La resolución a esta aparente contradicción radica en distinguir entre la inflación en sí y la respuesta política. La inflación moderada y constante en un entorno de tasas bajas (como 2020-2021) es alcista para Bitcoin porque la liquidez permanece abundante mientras la narrativa de devaluación se fortalece. La inflación que se acelera rápidamente y fuerza alzas de tasas agresivas (como 2022) es bajista porque la retirada de liquidez supera la narrativa de cobertura contra la inflación. Los holders a largo plazo creen que la oferta fija de Bitcoin prevalecerá en última instancia, pero el camino puede ser turbulento cuando la inflación fuerza el endurecimiento de la política.
La oferta fija de Bitcoin de 21 millones lo convierte en una cobertura teórica contra la inflación — a medida que los dólares pierden poder adquisitivo, los activos escasos deberían apreciarse. En períodos largos (4+ años), Bitcoin ha superado masivamente a la inflación. Sin embargo, a corto plazo, la inflación creciente puede desencadenar alzas de tasas de interés que reducen la liquidez y perjudican el precio de Bitcoin. Bitcoin se describe mejor como una cobertura contra la inflación a largo plazo que puede rendir por debajo durante la fase aguda de un shock inflacionario.

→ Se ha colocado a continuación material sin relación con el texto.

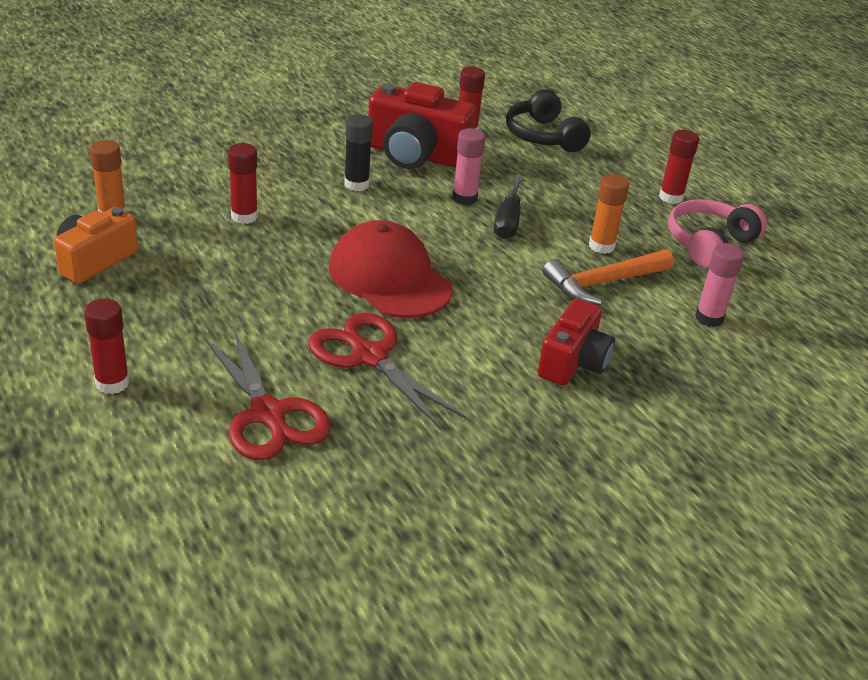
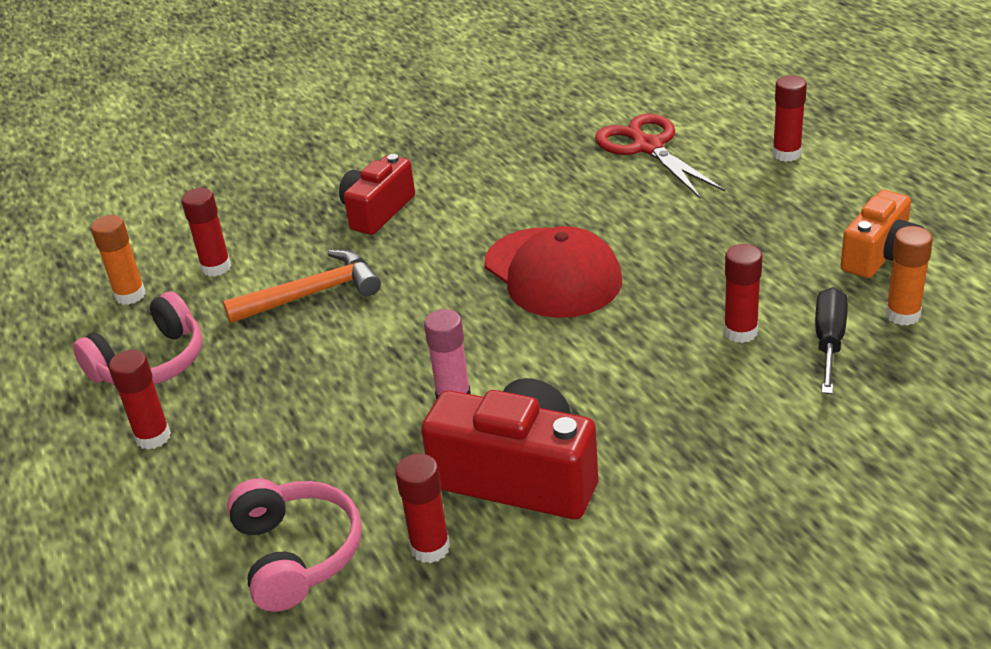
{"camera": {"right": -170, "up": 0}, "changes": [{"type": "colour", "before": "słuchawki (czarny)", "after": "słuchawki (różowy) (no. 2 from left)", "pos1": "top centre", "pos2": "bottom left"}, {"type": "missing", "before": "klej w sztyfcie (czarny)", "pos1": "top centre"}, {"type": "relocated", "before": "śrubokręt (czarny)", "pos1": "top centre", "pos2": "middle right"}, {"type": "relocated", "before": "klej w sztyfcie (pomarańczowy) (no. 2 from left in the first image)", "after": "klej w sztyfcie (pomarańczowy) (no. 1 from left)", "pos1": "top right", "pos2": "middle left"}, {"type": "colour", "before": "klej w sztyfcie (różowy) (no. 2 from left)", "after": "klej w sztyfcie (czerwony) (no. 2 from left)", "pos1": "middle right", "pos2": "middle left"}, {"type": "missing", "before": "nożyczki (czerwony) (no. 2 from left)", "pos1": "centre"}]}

Las publicaciones del IPC están entre los datos económicos que más mueven el mercado. Lecturas del IPC más altas de lo esperado frecuentemente causan que Bitcoin baje a corto plazo porque los mercados anticipan una política monetaria más restrictiva. Lecturas del IPC más bajas de lo esperado tienden a ser alcistas porque señalan posibles recortes o pausas de tasas. La reacción depende de si el mercado percibe que los datos cambian la trayectoria de política de la Reserva Federal.
Aunque Bitcoin está posicionado como cobertura contra la inflación, el pico de inflación de 2022 desencadenó el ciclo de alzas de tasas más agresivo de la Reserva Federal en décadas. Esta retirada de liquidez superó la narrativa de cobertura contra la inflación, empujando a Bitcoin hacia abajo aproximadamente un 77% desde su pico. La lección es que la respuesta de política monetaria a la inflación es el impulsor dominante a corto plazo para Bitcoin, incluso si la tesis de cobertura contra la inflación a largo plazo permanece intacta.